*** Opening of DOCUMENT SECTION ***

12. The method as recited in claim 11, wherein the relation in the knowledge graph is assigned a label, which is defined by the classification for the pair of tokens.
13. The method as recited in claim 11, wherein various classifications are determined for different pairs of tokens, the graph or the spanning tree being determined as a function of the classifications.
14. The method as recited in claim 11, wherein a classification for a token from the set of tokens is determined, and the knowledge graph is filled with a label for the token as a function of the classification for the token.
15. The method as recited in claim 12, wherein the knowledge graph is filled with a relation for the pair of tokens when the weight for the edge fulfills a condition, and the knowledge graph otherwise not being filled with the relation.
16. A computer-implemented method for training a model for mapping tokens onto classifications, the method comprising the following steps:
providing a training data point, which includes a set of tokens and at least one reference for a classification for at least one pair of tokens from the set of tokens, the reference for the classification for a first token of the pair of tokens defining a first node in a graph, for a second token of the pair defining a second node in the graph, and for the classification defining whether or not an edge exists between the first node and the second node, which is part of a spanning tree in the graph;
determining a classification for the pair of tokens from the set of tokens; and
determining at least one parameter for the training as a function of the classification of the edge and of the reference for the edge.
17. The method as recited in claim 16, wherein the training data point includes a reference for a classification of a token from the set of tokens, a classification for the token being determined, at least one parameter for the training being determined as a function of the classification of the token and of the reference for the classification of the token.

*** Close of DOCUMENT SECTION ***
*** Opening of ENTRIES PROVIDED ***

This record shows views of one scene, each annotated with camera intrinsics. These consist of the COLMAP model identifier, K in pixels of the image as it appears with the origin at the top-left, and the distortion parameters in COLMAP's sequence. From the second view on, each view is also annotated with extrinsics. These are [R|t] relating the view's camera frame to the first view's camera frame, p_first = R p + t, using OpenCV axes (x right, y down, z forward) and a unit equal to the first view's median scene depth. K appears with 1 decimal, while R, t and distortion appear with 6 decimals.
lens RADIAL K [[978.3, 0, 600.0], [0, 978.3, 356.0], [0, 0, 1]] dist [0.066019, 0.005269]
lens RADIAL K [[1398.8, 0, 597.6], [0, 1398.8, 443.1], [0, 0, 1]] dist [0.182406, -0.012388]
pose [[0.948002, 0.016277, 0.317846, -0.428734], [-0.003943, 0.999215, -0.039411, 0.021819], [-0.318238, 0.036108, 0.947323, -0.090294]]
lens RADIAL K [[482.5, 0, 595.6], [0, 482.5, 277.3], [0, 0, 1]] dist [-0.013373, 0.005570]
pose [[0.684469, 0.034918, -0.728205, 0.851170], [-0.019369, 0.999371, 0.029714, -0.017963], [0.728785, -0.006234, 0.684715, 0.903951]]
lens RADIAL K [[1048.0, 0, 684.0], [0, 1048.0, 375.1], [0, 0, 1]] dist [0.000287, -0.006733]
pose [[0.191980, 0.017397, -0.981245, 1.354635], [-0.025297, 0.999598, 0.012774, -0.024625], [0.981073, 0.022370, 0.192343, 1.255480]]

*** Close of ENTRIES PROVIDED ***
*** Opening of ENTRIES PROVIDED ***

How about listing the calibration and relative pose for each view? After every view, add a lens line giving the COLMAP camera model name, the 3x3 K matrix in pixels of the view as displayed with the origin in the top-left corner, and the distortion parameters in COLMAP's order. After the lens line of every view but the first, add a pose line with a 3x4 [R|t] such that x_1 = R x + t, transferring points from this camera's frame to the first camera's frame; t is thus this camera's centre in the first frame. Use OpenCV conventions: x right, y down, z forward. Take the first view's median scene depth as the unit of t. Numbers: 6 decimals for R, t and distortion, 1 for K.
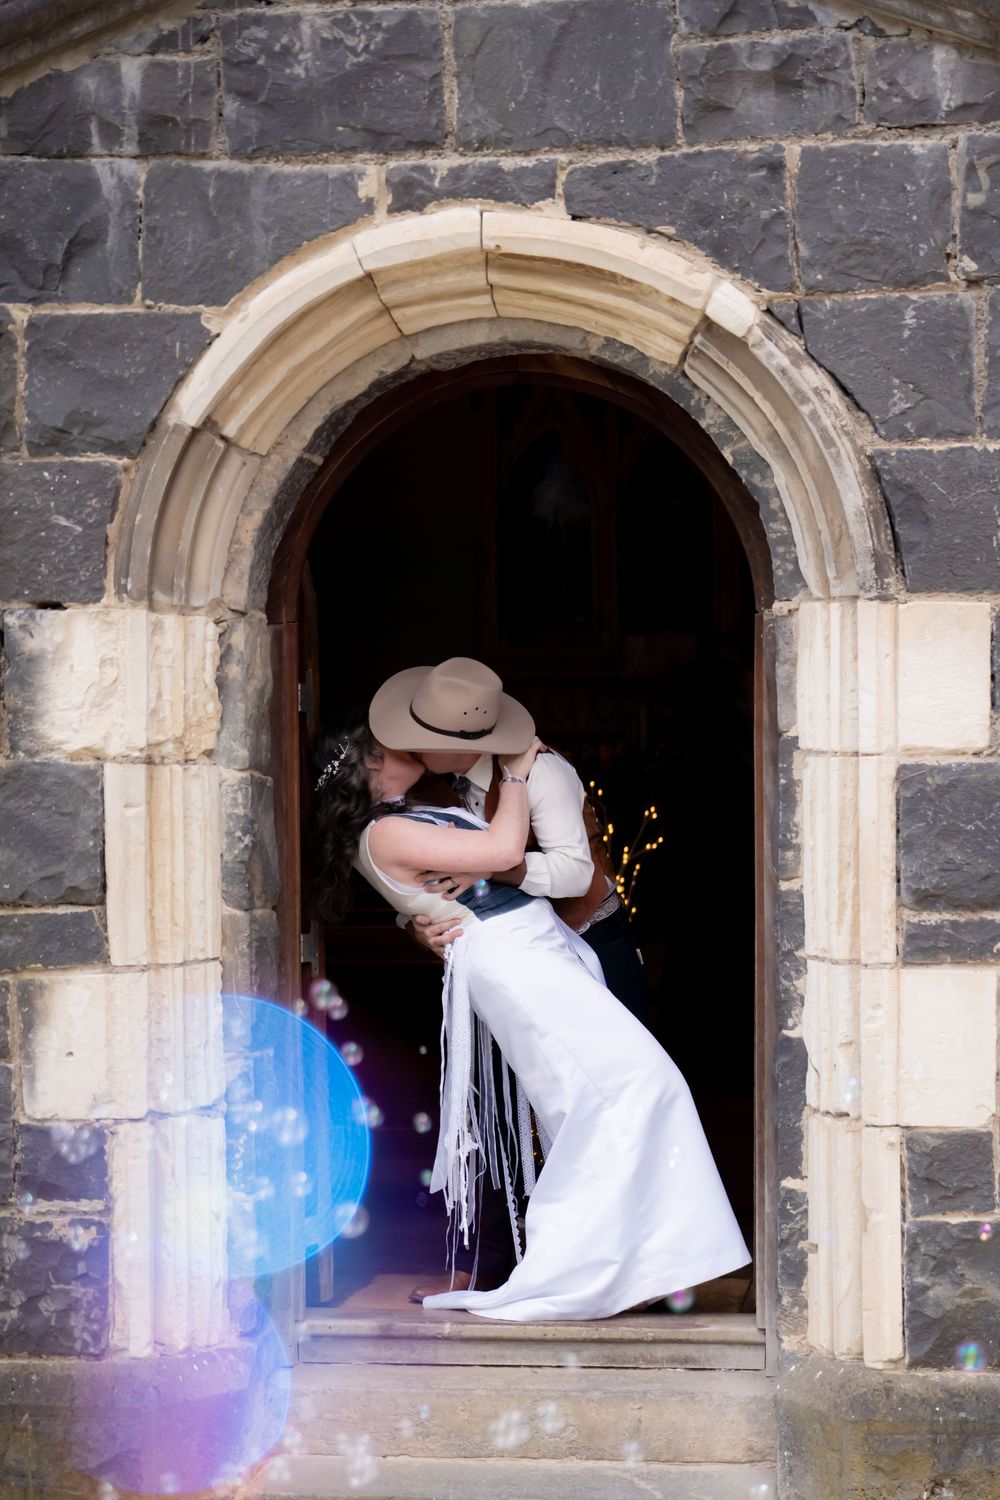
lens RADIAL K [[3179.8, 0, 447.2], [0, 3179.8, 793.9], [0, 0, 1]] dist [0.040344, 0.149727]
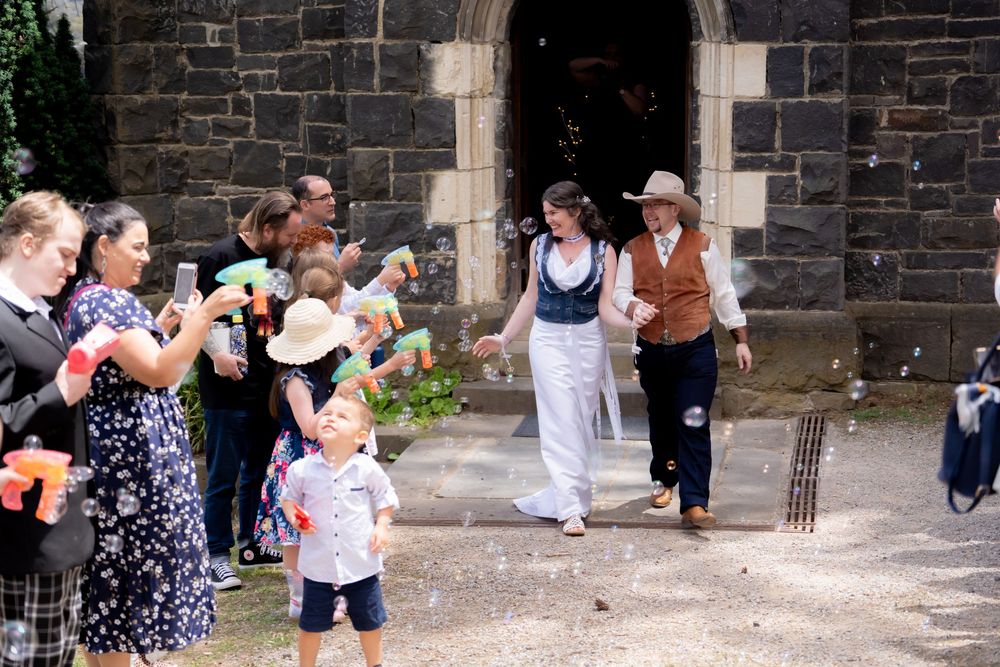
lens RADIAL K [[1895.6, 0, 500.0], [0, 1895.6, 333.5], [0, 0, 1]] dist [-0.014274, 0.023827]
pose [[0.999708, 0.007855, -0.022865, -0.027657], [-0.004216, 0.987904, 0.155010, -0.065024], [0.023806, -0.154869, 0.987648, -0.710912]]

*** Close of ENTRIES PROVIDED ***
*** Opening of ENTRIES PROVIDED ***

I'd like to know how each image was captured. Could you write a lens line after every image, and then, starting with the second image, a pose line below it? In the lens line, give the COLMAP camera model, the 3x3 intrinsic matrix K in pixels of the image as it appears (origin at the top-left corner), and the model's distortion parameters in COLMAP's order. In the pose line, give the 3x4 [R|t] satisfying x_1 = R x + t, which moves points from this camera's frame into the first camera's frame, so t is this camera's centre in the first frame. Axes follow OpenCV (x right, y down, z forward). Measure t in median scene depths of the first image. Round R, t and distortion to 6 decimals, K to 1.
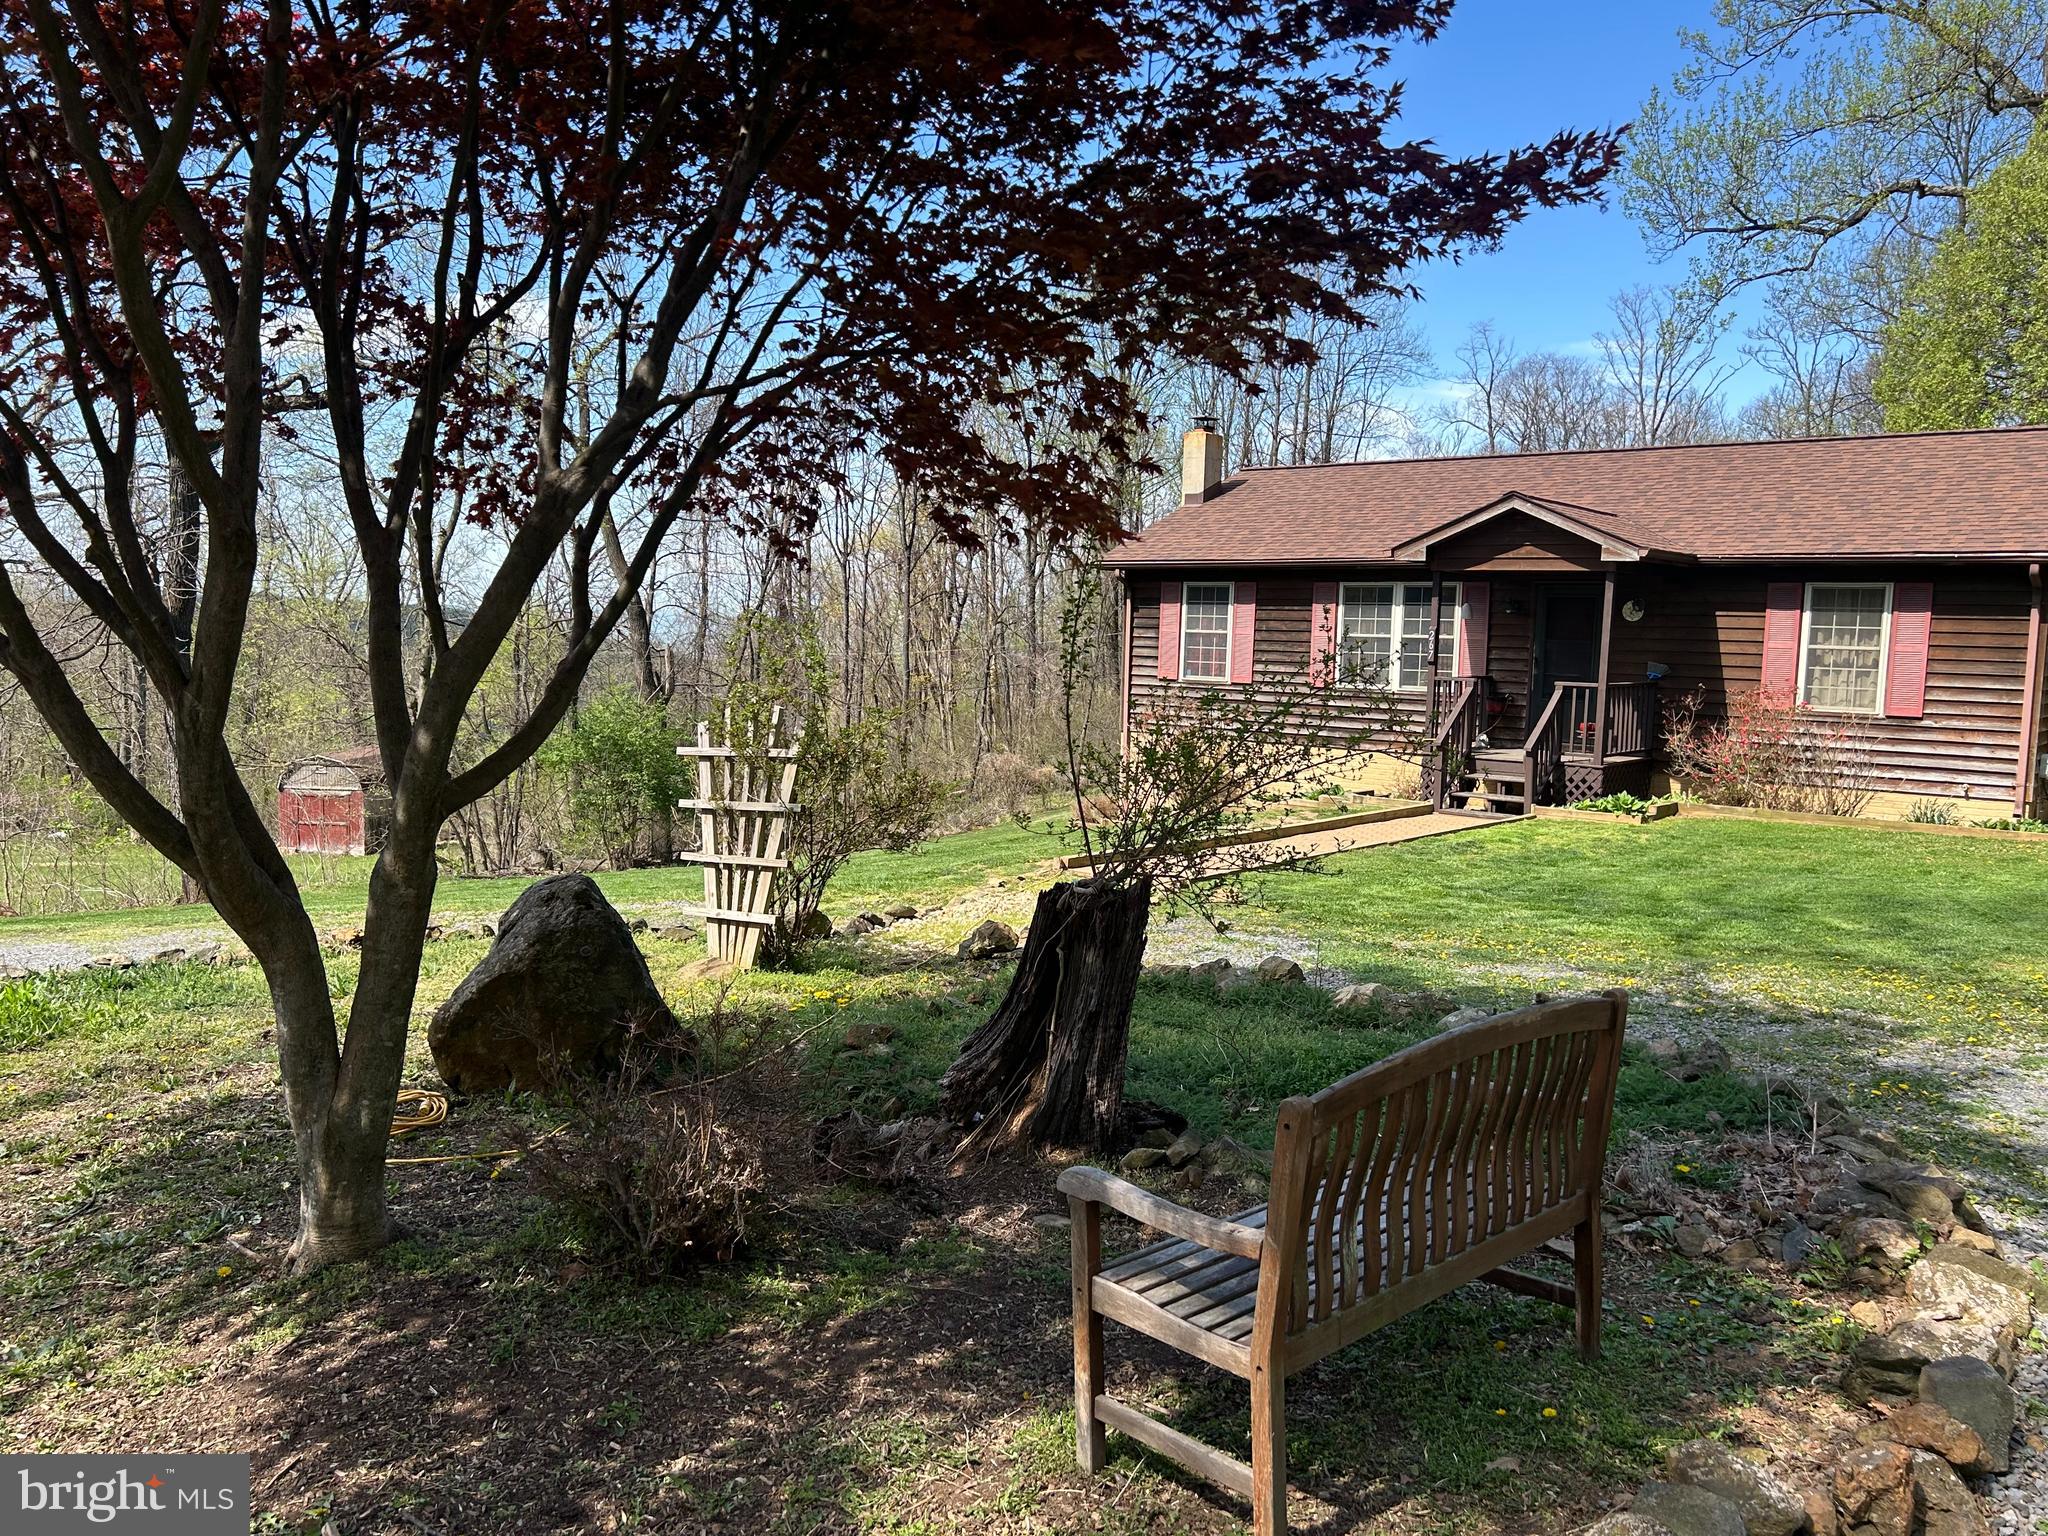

*** Close of ENTRIES PROVIDED ***

ACTIONS TO TAKE
a – Write out everything in the patent claims from "12. The method" down to "of the classifications.".
b – Answer these questions from the patent claims:
(i) In claim 12, what defines the label assigned to the relation in the knowledge graph?
(ii) Under claim 15, when is the knowledge graph filled with a relation for the pair of tokens?
(iii) What is the model trained for in the method of claim 16?
Nothing in the listing is needed.

RESULTS
a –
12. The method as recited in claim 11, wherein the relation in the knowledge graph is assigned a label, which is defined by the classification for the pair of tokens.
13. The method as recited in claim 11, wherein various classifications are determined for different pairs of tokens, the graph or the spanning tree being determined as a function of the classifications.

b –
(i) The classification for the pair of tokens.
(ii) When the weight for the edge fulfills a condition.
(iii) Mapping tokens onto classifications.